Listed records:

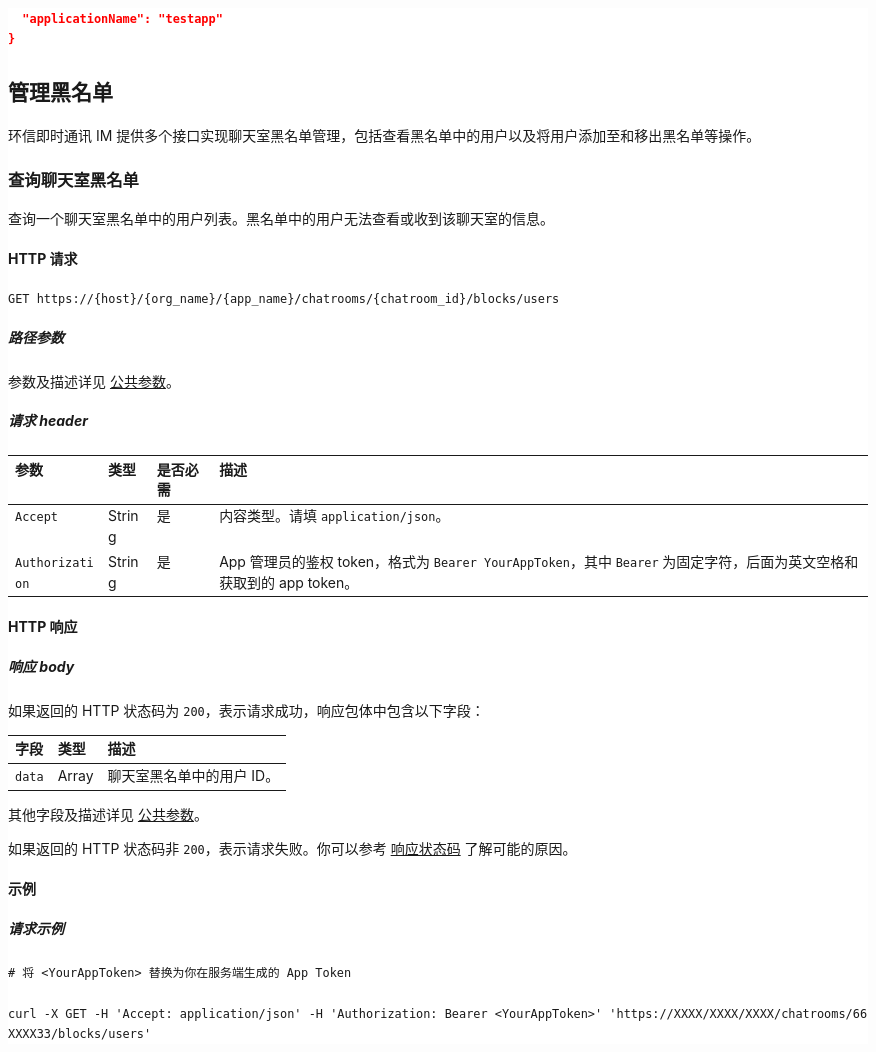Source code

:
 ```json
  "applicationName": "testapp"
}
```

## 管理黑名单

环信即时通讯 IM 提供多个接口实现聊天室黑名单管理，包括查看黑名单中的用户以及将用户添加至和移出黑名单等操作。

### 查询聊天室黑名单

查询一个聊天室黑名单中的用户列表。黑名单中的用户无法查看或收到该聊天室的信息。

#### HTTP 请求

```http
GET https://{host}/{org_name}/{app_name}/chatrooms/{chatroom_id}/blocks/users
```

##### 路径参数

参数及描述详见 [公共参数](#公共参数)。

##### 请求 header

| 参数            | 类型   | 是否必需 | 描述                                                                                                                 |
| :-------------- | :----- | :------- | :------------------------------------------------------------------------------------------------------------------- |
| `Accept`        | String | 是       | 内容类型。请填 `application/json`。                                                                                  |
| `Authorization` | String | 是       | App 管理员的鉴权 token，格式为 `Bearer YourAppToken`，其中 `Bearer` 为固定字符，后面为英文空格和获取到的 app token。 |

#### HTTP 响应

##### 响应 body

如果返回的 HTTP 状态码为 `200`，表示请求成功，响应包体中包含以下字段：

| 字段   | 类型  | 描述                      |
| :----- | :---- | :------------------------ |
| `data` | Array | 聊天室黑名单中的用户 ID。 |

其他字段及描述详见 [公共参数](#公共参数)。

如果返回的 HTTP 状态码非 `200`，表示请求失败。你可以参考 [响应状态码](error.html) 了解可能的原因。

#### 示例

##### 请求示例

```shell
# 将 <YourAppToken> 替换为你在服务端生成的 App Token

curl -X GET -H 'Accept: application/json' -H 'Authorization: Bearer <YourAppToken>' 'https://XXXX/XXXX/XXXX/chatrooms/66XXXX33/blocks/users'
```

Your goal:
Without the pictures, write out every entry exactly as it appears.

Task answer:
Source code

:
 ```json
  "applicationName": "testapp"
}
```

## 管理黑名单

环信即时通讯 IM 提供多个接口实现聊天室黑名单管理，包括查看黑名单中的用户以及将用户添加至和移出黑名单等操作。

### 查询聊天室黑名单

查询一个聊天室黑名单中的用户列表。黑名单中的用户无法查看或收到该聊天室的信息。

#### HTTP 请求

```http
GET https://{host}/{org_name}/{app_name}/chatrooms/{chatroom_id}/blocks/users
```

##### 路径参数

参数及描述详见 [公共参数](#公共参数)。

##### 请求 header

| 参数            | 类型   | 是否必需 | 描述                                                                                                                 |
| :-------------- | :----- | :------- | :------------------------------------------------------------------------------------------------------------------- |
| `Accept`        | String | 是       | 内容类型。请填 `application/json`。                                                                                  |
| `Authorization` | String | 是       | App 管理员的鉴权 token，格式为 `Bearer YourAppToken`，其中 `Bearer` 为固定字符，后面为英文空格和获取到的 app token。 |

#### HTTP 响应

##### 响应 body

如果返回的 HTTP 状态码为 `200`，表示请求成功，响应包体中包含以下字段：

| 字段   | 类型  | 描述                      |
| :----- | :---- | :------------------------ |
| `data` | Array | 聊天室黑名单中的用户 ID。 |

其他字段及描述详见 [公共参数](#公共参数)。

如果返回的 HTTP 状态码非 `200`，表示请求失败。你可以参考 [响应状态码](error.html) 了解可能的原因。

#### 示例

##### 请求示例

```shell
# 将 <YourAppToken> 替换为你在服务端生成的 App Token

curl -X GET -H 'Accept: application/json' -H 'Authorization: Bearer <YourAppToken>' 'https://XXXX/XXXX/XXXX/chatrooms/66XXXX33/blocks/users'
```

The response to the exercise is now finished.